GUATEMALA CITY — Guatemala's vice president resigned Friday amid a customs corruption scandal that implicated her former private secretary and opened her up to an investigation, President Otto Perez Molina announced.

With a sober expression on his face, Perez Molina said Roxana Baldetti had abandoned her offices in the presidential palace and he was informing congress. He called the decision "brave" and thanked her for her service.

"Her resignation is due to a personal decision with the only interest being to leave her office voluntarily, to submit herself to and cooperate with whatever investigations may be necessary and above all within the due process," Perez Molina said.

Baldetti is the first Guatemalan vice president to step down due to a corruption case, although prosecutors have not implicated her in the scandal and she denies involvement.

Earlier in the day, she lost an appeal with the Constitutional Court seeking to overturn a ruling that gave congress a green light to begin an investigation into whether to strip her of the prosecutorial immunity that comes with office.

Recent days had seen rising calls for Baldetti's resignation by protesters and even influential business leaders.

After the announcement, hundreds of people celebrated in the streets of the capital with cheers, applause, firecrackers and honking car horns.

"Roxana's resignation is a victory for the people!" jubilant protesters chanted in central Constitution Square.

Perez Molina said he would send three names to congress for a new vice president to be picked from that shortlist.

Baldetti's onetime aide, Juan Carlos Monzon Rojas, is alleged to have been the ringleader of a customs scheme in which officials defrauded the state of millions of dollars by taking bribes to lower customs duties. Monzon's last known whereabouts were overseas, and he is currently being sought by authorities.

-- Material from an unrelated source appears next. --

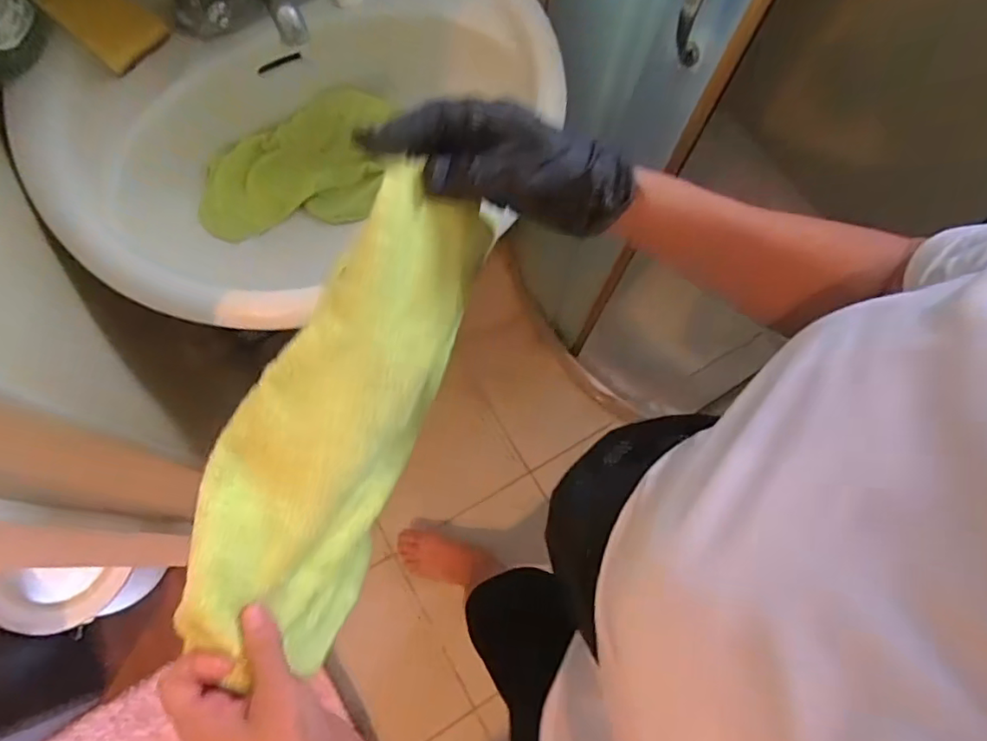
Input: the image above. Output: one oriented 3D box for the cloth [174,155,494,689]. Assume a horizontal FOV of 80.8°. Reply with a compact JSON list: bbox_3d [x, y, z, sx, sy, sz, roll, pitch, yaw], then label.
[{"bbox_3d":[-0.095,0.039,0.362,0.032,0.132,0.315,29,102,42],"label":"cloth"}]

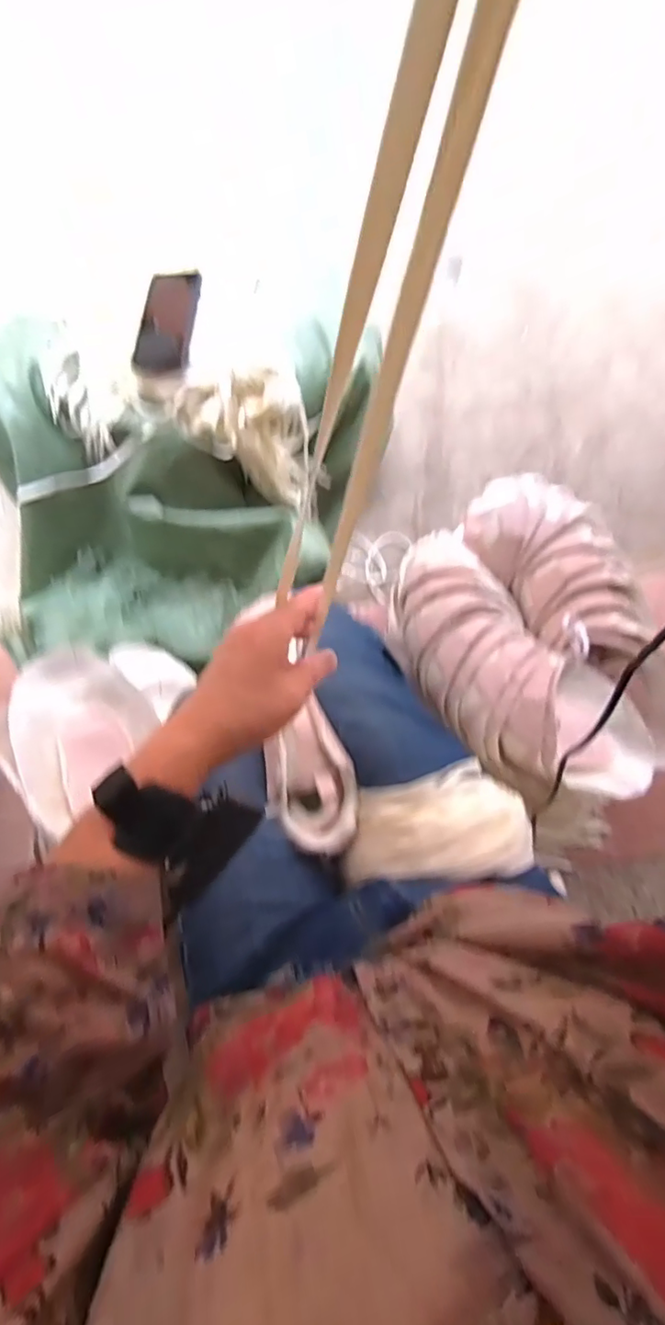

At least 50 private citizens and public servants, including Guatemala's current and former tax chiefs, are suspects in the customs scandal. Prosecutors said 27 are in custody.

Earlier Friday, authorities arrested five lawyers who allegedly bribed a judge to free suspects jailed in connection with the case.

Prosecutors and a U.N. investigative commission said the attorneys paid Judge Marta Sierra Stalling to release the three suspects on bail.

Authorities revoked bail and were seeking to lift Sierra Stalling's judicial immunity in order to launch an investigation.